7.3            Notices.   All notices and other communications provided for hereunder shall be in writing, shall specifically refer to this Agreement, shall be addressed to the receiving Party’s address set forth below or to such other address as a Party may designate by notice hereunder, and shall be deemed to have been sufficiently given for all purposes on the next Business Day following the date of first attempted delivery after being mailed by first class certified or registered mail, postage prepaid, (b) the next Business Day after being sent by nationally recognized overnight courier for next Business Day delivery with proof of delivery to the recipient received by the courier in the form of a signature of recipient, or (c) when personally delivered.
 
If to Buyer:
Orphazyme ApS
Ole Maaløs Vej 3
DK-2200 Copenhagen
Denmark
Attention: Anders Hinsby, Chief Executive Officer
   
with a copy to (which
shall not constitute notice):
Wiggin and Dana LLP
400 Atlantic Street
Stamford, Connecticut 06911
Attention: James F. Farrington, Jr.
   
If to Seller:
CytRx Corporation
11726 San Vicente Blvd
Suite 650
Los Angeles, CA 90049
Facsimile: 310-826-6139
Attention: Steven A. Kriegsman, Chief Executive Officer
   
with a copy to (which
shall not constitute notice):
CytRx Corporation
11726 San Vicente Blvd
Suite 650
Los Angeles, CA 90049
Facsimile: 310-826-6139
Attention: Benjamin S. Levin, General Counsel
   

 

 
 

 


7.4            Further Assurances .  The Parties agree (a) to furnish upon request to each other such further information, (b) to execute and deliver to each other such other documents, and (c) to do such other acts and things, all as any other Party may reasonably request for the purpose of carrying out the intent of this Agreement and the documents referred to in this Agreement.
== == ==
» **Requirement**:
Rewrite the agreement excerpt, starting at the words "7.3            Notices.   All" and ending after "when personally delivered.", with "Working Day" in place of each "Business Day".

» **Dataset extract**:
== == ==
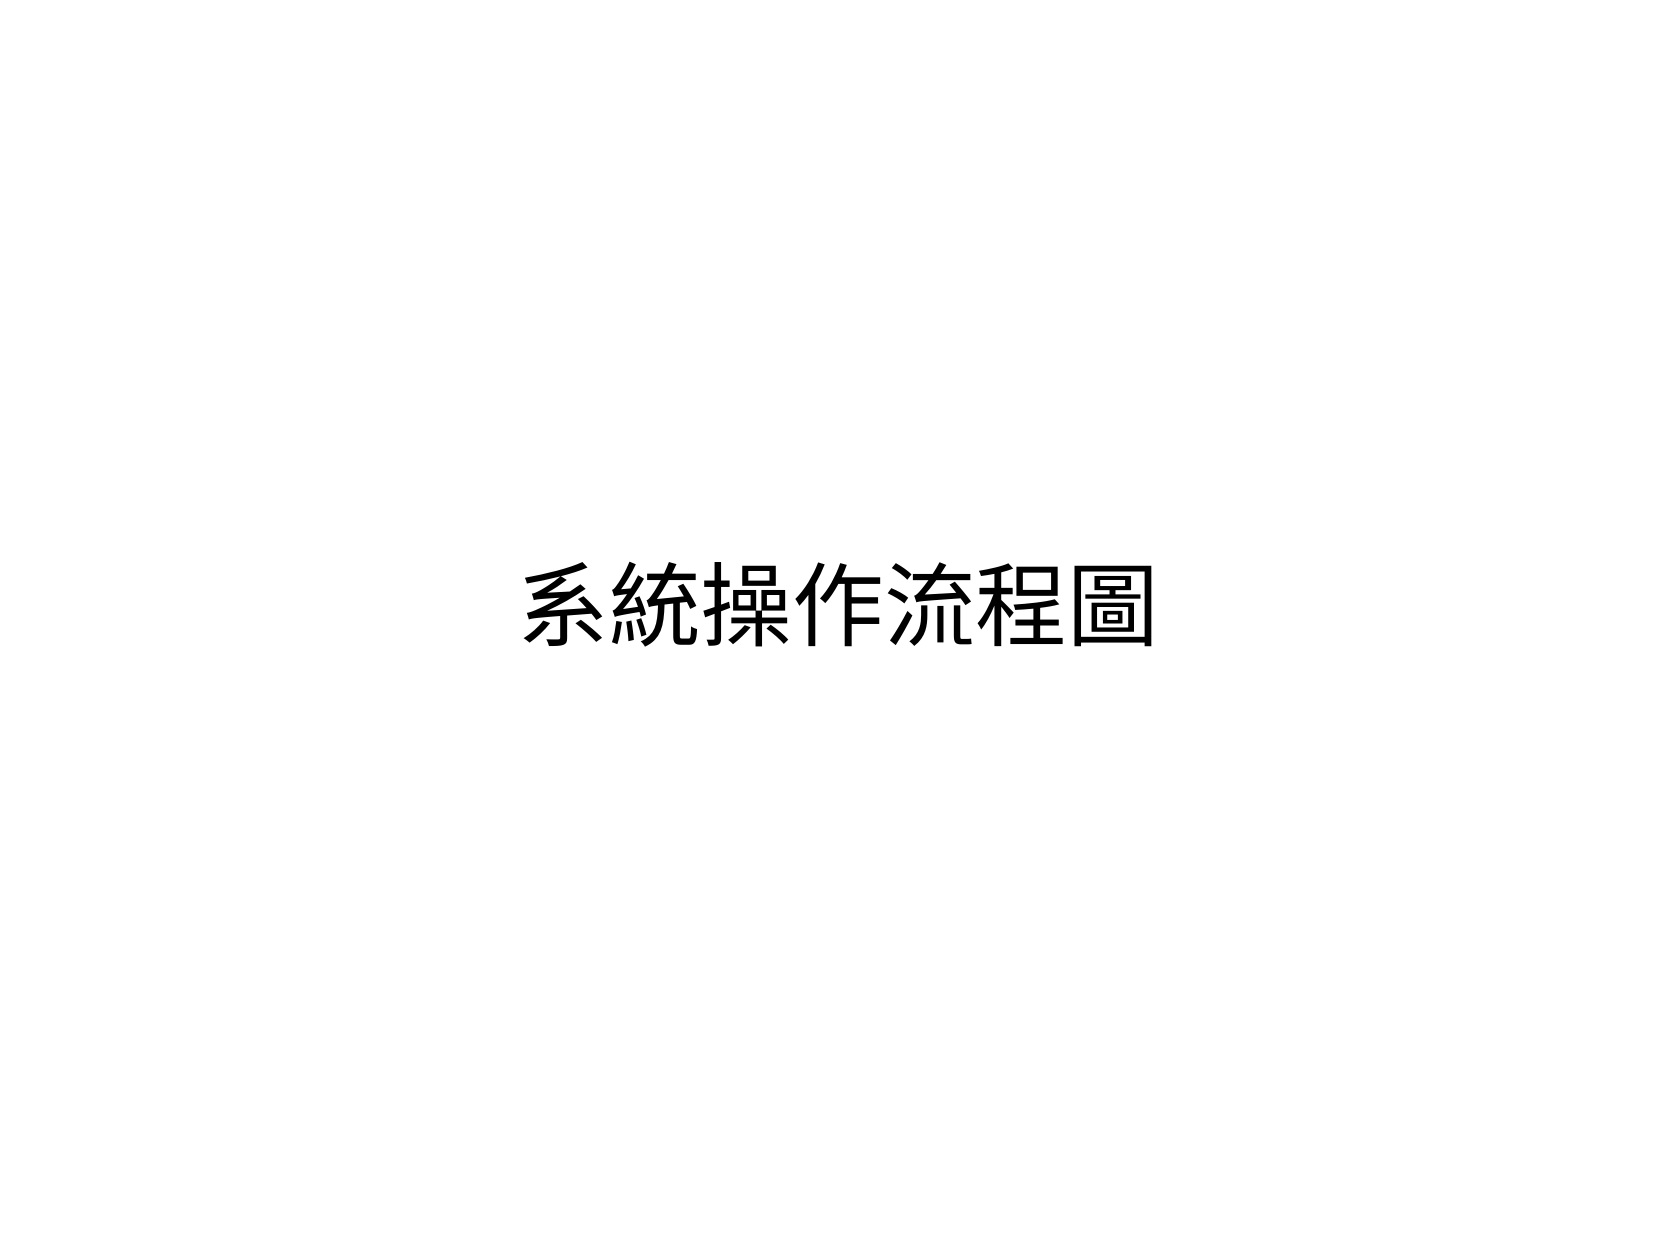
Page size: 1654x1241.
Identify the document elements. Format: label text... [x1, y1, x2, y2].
== == ==
» **The result**:
7.3            Notices.   All notices and other communications provided for hereunder shall be in writing, shall specifically refer to this Agreement, shall be addressed to the receiving Party’s address set forth below or to such other address as a Party may designate by notice hereunder, and shall be deemed to have been sufficiently given for all purposes on the next Working Day following the date of first attempted delivery after being mailed by first class certified or registered mail, postage prepaid, (b) the next Working Day after being sent by nationally recognized overnight courier for next Working Day delivery with proof of delivery to the recipient received by the courier in the form of a signature of recipient, or (c) when personally delivered.